They are all items that many state child care licensing rules require family child care providers to install to keep children safe.
And, because of this, 100% of the cost of such items may be deducted for your business.
Sometimes tax preparers resist allowing providers to deduct such items because they believe they are personal expenses. (What other home-based business could deduct a gun safe!)
But, providers can deduct all "ordinary and necessary" business expenses under the IRS Tax Code Section 162(a). Ordinary and necessary means useful, helpful, appropriate, or common in that particular business. Importantly, necessary doesn't mean absolutely necessary or indispensable.
So, a provider who buys a gun safe because her licensor tells her she must, can consider it an ordinary and necessary expenses for her business.
When your licensor tells you to purchase something to comply with your state's child care licensing rules, ask her to put it in writing and add it to your tax records. Keep a copy of your state licensing rules on file as well.
I'd also recommend deducting 100% of the cost of items that you are required to purchase to comply with child care rules. Such items can also include smoke detectors, fire extinguishers, fireplace screens, child locks, and so on.
If an item costs less than $500, deduct it on Schedule C.
If an item costs more than $500, you can use Section 179 rule (Form 4562, Part I) and deduct it in one year.
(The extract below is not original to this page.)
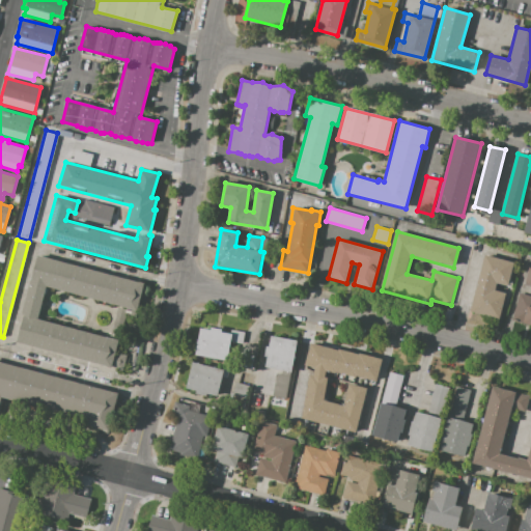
[(37,254),(145,283),(137,311),(47,287),(38,318),(109,337),(117,307),(126,309),(117,340),(119,340),(116,353),(126,355),(121,370),(17,342),(24,316),(21,315),(37,254)]
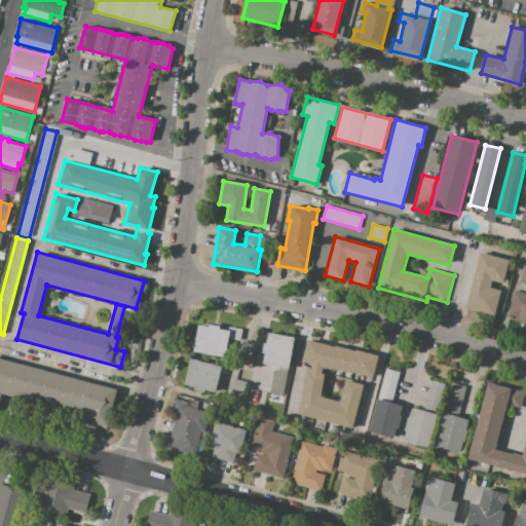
[(510,260),(502,284),(492,280),(490,288),(500,290),(493,316),(465,308),(482,252),(510,260)]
Under new IRS rules, it's not yet clear to me how to treat an egress window. Under the old rules, you would treat this as a home improvement and depreciate it over 39 years. Under the new rules, it seems to appear that you can treat this as a repair/improvement and deduct it in one year. But, I haven't seen specific enough directions to feel comfortable recommend doing this. When I get further information, I'll write about it.
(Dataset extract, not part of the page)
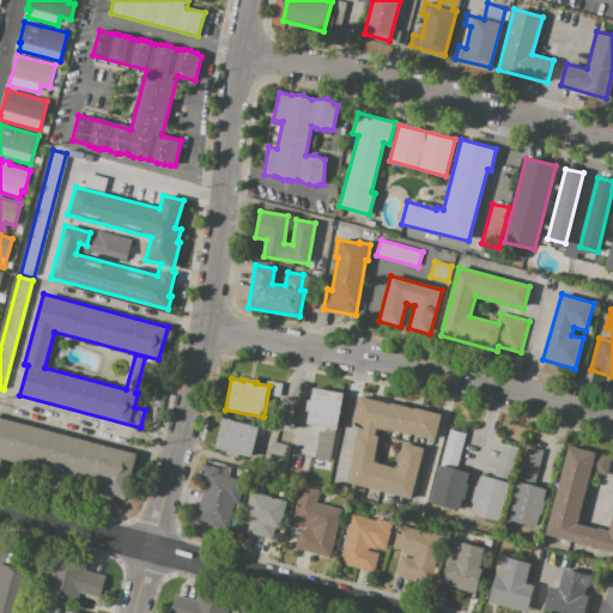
[(308,424),(309,412),(305,411),(308,400),(311,400),(314,388),(344,394),(337,429),(308,424)]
Update: I should have addressed the issue of deducting a phone line when licensing requires one for your business. The IRS adopted a rule many year ago denying a deduction for the first phone line into your home. The first phone line can be a land line or cell phone number. It makes sense that providers should be able to deduct a phone line required for their business, but they can't. If you have more than one phone line, you can determine which one is the first phone line (non-deductible), and deduct the business portion of a second or third phone line (use your time-space % or an actual business use percent).